Frustrated, I observed to one friend who was covered through her work that when an issue didn’t affect people directly, they became “theoretically generous.” Ask them to donate several thousand dollars so that the less fortunate can have medical insurance — which is exactly what President Obama is asking me to do — and I’ll bet they’d change their tune about “ending inequality” and “creating fairness” and “doing what’s good for the country.”

This is especially appalling:

Like Bridget Jones’s “smug marrieds,” the “smug insureds” — friends who were covered through their own or spouses’ employers or who were grandfathered into their plans — asked why I didn’t “just” switch all of our long-term doctors, suck it up and pay an extra $200 a month for a restrictive network on the exchange, or marry the guy I’m dating. How romantic: “I didn’t marry you just to save money, honey. I married you for your provider network.”

Talk about a war on women! Ms. Gottlieb thinks (like her friends) that in being screwed by Obamacare, she belongs to a minority:

President Obama doesn’t care much about the relatively small percentage of us with canceled coverage and no viable replacement. He keeps apologizing while maintaining that it’s for the good of the country, a vast improvement “over all.”

And the “over all” might agree. But the self-employed middle class is being sacrificed at the altar of politically correct rhetoric, with nobody helping to ensure our health, fiscal or otherwise, because it’s trendy to cheer for the underdog. Embracing the noble cause is all very well — as long as yours isn’t the “fortunate” family that loses its access to comprehensive, affordable health care while the rest of the nation gets it.

But, as we pointed out here, and many times thereafter, it isn’t just the self-employed middle class that will lose the insurance coverage it likes because of Obamacare. Rather, the Obama administration has estimated that as many as 69% of Americans who have group coverage through their employers will lose that coverage. That is slated to happen next year, because of Obama’s illegal delaying of the employer mandate for 12 months. Gottlieb and her friends are probably unaware of this because they rely on the New York Times for their news, and the Times is helping Obama to perpetrate his five percent lie.

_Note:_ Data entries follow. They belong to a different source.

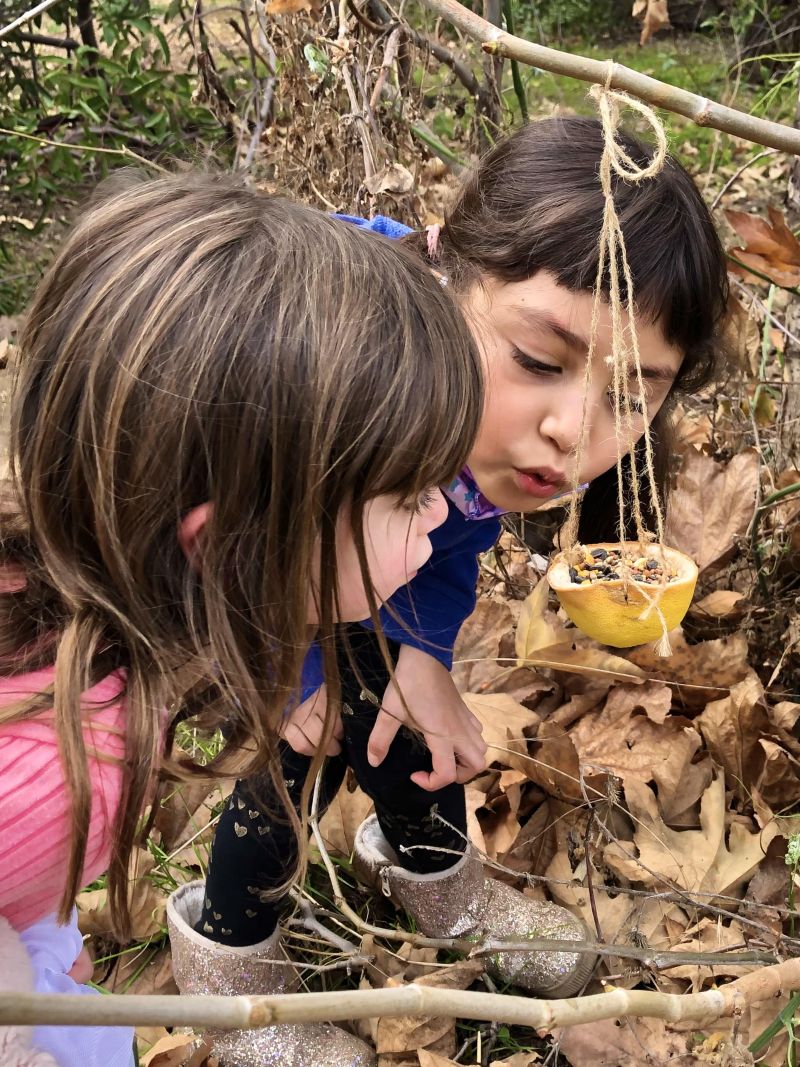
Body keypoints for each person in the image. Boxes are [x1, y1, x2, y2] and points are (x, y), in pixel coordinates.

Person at [194, 114, 730, 1063]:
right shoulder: (334, 363)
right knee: (293, 754)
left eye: (632, 393)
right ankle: (229, 960)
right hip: (253, 579)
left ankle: (440, 882)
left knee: (410, 718)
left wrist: (426, 652)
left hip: (362, 571)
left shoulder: (490, 435)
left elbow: (444, 539)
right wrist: (292, 670)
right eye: (539, 361)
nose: (575, 431)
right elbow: (228, 537)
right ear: (448, 270)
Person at [0, 171, 483, 1067]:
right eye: (413, 495)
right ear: (237, 549)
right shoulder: (59, 774)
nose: (444, 520)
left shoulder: (121, 617)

But just wait: Lori Gottlieb is about to have the last laugh! Because those Facebook friends who tell her to suck it up and pay more to help the less fortunate–most of them, anyway–will soon have the opportunity to pay more for less coverage themselves. Then we will find out whether they still think Obamacare is a noble experiment.

UPDATE: I see that Scott and I were working on posts on this op-ed at the same time; Scott’s is here. Great minds, as is so often the case, think alike, although always with a different twist.